Participation in the Supplemental Nutrition Assistance Program, or food stamps, reached another high in September, according to new data released by the United Stated Department of Agriculture.
The most recent data on SNAP participation were released Friday, and showed that 47,710,324 people were enrolled in the program in September, an increase of 607,559 from the 47,102,765 enrolled in August.
The number of households enrolled in the program also increased from 22,684,463 in August to 22,973,698 in September, an increase of 289,235. The average benefit, according to the new data, was $134.29 per person and $278.89 per household.
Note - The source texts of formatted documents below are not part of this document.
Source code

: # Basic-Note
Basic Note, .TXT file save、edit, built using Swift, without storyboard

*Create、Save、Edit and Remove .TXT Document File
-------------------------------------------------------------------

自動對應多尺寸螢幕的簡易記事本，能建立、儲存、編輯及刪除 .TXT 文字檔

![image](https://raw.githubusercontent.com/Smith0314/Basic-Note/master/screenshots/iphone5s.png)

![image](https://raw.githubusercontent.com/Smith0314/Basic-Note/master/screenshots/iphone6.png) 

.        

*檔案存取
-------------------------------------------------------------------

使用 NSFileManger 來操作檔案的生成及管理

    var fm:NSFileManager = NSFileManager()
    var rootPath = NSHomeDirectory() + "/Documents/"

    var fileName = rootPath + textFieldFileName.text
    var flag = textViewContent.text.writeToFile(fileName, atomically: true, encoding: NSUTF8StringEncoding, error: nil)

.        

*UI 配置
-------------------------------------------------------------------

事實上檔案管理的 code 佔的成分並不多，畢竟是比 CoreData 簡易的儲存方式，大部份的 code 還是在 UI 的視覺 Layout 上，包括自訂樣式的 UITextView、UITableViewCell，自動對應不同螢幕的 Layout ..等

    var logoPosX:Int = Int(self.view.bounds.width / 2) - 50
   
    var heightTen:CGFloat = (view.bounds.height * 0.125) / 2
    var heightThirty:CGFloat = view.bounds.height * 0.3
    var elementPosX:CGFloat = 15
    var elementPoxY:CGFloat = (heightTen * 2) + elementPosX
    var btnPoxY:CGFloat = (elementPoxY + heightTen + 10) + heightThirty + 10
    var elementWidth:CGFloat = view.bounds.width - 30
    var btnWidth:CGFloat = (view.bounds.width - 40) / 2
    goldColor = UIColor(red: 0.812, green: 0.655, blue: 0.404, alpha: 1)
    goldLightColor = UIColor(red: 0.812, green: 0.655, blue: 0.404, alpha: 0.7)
Texas, California, and Florida were the states with the most recipients, the Agriculture Department reported.
The new numbers mean that an estimated one in 6.5 people in America were on food stamps in September.
In the 1970s, one out of every 50 Americans was on food stamps. Since 2001, spending on the program has quadrupled and doubled in the last four years. (RELATED: Republicans charge that policy, not necessity, has led to booming food stamp rolls)
USDA notes that its data are preliminary and subject to revisions. Additionally, USDA says, its numbers factor in those on SNAP as a means of disaster assistance, though the September numbers do not include people enrolled in the program due to Hurricane Sandy, which hit New York and New Jersey in late October.
The new numbers come as Newark Mayor Cory Booker is engaged in a highly publicized “Food Stamp Challenge,” attempting to live solely on an approximately $30 weekly benefit for his entire weekly food budget, to raise awareness about the plight of people enrolled in SNAP. The benefit is, however, intended to supplement a person’s overall food budget.